Faktual News – Pasar modal Indonesia dikejutkan oleh volatilitas ekstrem pada Kamis (29/1/2026), ketika Indeks Harga Saham Gabungan (IHSG) sempat ambruk parah hingga memicu trading halt. Namun, di tengah kekhawatiran, indeks kebanggaan ini menunjukkan pemulihan dramatis, menutup perdagangan di level 8.232,20, meski masih mencatat pelemahan tipis 1,06 persen. Peristiwa ini langsung mendapat sorotan dari Menteri Koordinator Bidang Perekonomian, Airlangga Hartarto, yang mengungkapkan rasa syukurnya atas respons cepat pemerintah.
Berdasarkan data dari RTI Business, sesi perdagangan hari itu benar-benar menguji mental investor. IHSG sempat anjlok lebih dari 10 persen, menyentuh titik terendah di 7.481,98, sebuah level yang memicu mekanisme trading halt untuk meredam kepanikan. Namun, berkat intervensi dan sentimen positif yang muncul di sesi berikutnya, indeks berhasil berbalik arah secara signifikan sebelum bel penutupan berbunyi.
Menanggapi gejolak pasar yang nyaris mengguncang fondasi bursa, Menko Airlangga Hartarto menegaskan bahwa pemulihan IHSG tak lepas dari langkah sigap dan koordinasi erat antara pemerintah dengan Otoritas Jasa Keuangan (OJK). "Alhamdulillah wa syukurilah, IHSG pulih. Ini faktor karena pemerintah merespons cepat dan tadi dengan OJK sudah kita bahas mengenai mekanisme berikutnya," ujar Airlangga saat ditemui di kantornya, Jakarta, Kamis (29/1/2026). Pernyataan ini memberikan sinyal kuat akan komitmen pemerintah dalam menjaga stabilitas pasar modal.

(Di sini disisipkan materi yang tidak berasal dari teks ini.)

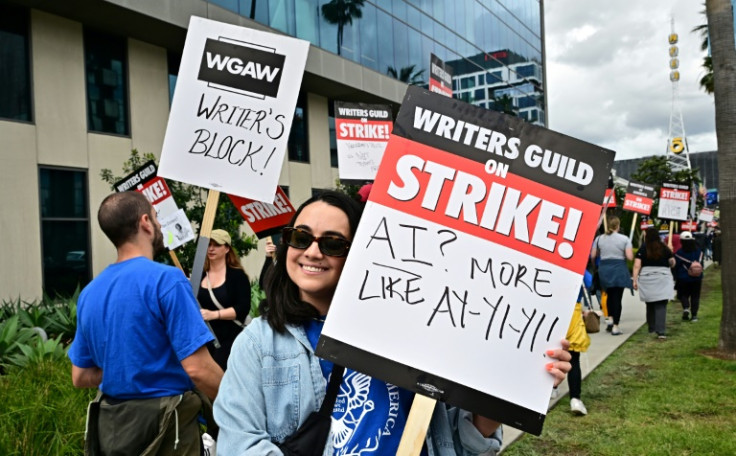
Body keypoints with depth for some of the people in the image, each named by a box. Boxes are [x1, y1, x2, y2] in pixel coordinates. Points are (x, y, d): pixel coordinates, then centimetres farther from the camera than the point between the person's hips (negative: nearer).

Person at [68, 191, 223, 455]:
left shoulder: (89, 292, 4)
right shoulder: (165, 279, -19)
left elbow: (80, 377, 10)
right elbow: (197, 368, -23)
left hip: (109, 426, 6)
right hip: (164, 426, -6)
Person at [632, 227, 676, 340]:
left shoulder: (642, 249, -1)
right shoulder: (665, 248, 1)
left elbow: (637, 266, -7)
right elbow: (672, 263, 9)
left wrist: (635, 280, -5)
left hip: (646, 279, 1)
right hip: (662, 279, -1)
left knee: (650, 305, 16)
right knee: (661, 306, -4)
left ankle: (651, 328, 26)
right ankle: (660, 331, -15)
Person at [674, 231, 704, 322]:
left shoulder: (679, 253, -10)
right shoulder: (698, 251, 2)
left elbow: (675, 266, -6)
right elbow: (700, 264, 9)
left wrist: (675, 278, 5)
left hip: (683, 278, -3)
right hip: (697, 278, 3)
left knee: (683, 294, 10)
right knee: (695, 296, 9)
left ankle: (686, 307, -16)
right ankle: (694, 315, 7)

Lebih lanjut, Airlangga membeberkan salah satu strategi jangka panjang yang tengah digodok untuk memperkuat fundamental pasar. Rencana penerbitan aturan free float minimal 15 persen oleh OJK dan self-regulatory organization (SRO) diyakini akan menjadi pilar penting dalam memperbaiki tata kelola dan meningkatkan transparansi. "Tahap ini cukup. Tapi dalam 15 persen juga harus transparan," tegasnya, menekankan pentingnya keterbukaan di setiap aspek.
Aturan free float ini, menurut Airlangga, bukan sekadar angka. Keterbukaan data mengenai kepemilikan saham yang beredar bebas di publik akan secara gamblang memperjelas struktur kepemilikan. Implikasinya, ini akan sangat efektif dalam memitigasi praktik-praktik saham gorengan yang kerap merugikan investor. "Dalam langkah transparansi daripada free float siapa saja itu kan kelihatan. Jadi itu sudah memitigasi saham gorengan," pungkasnya, menandaskan upaya pemerintah untuk menciptakan pasar yang lebih sehat dan adil.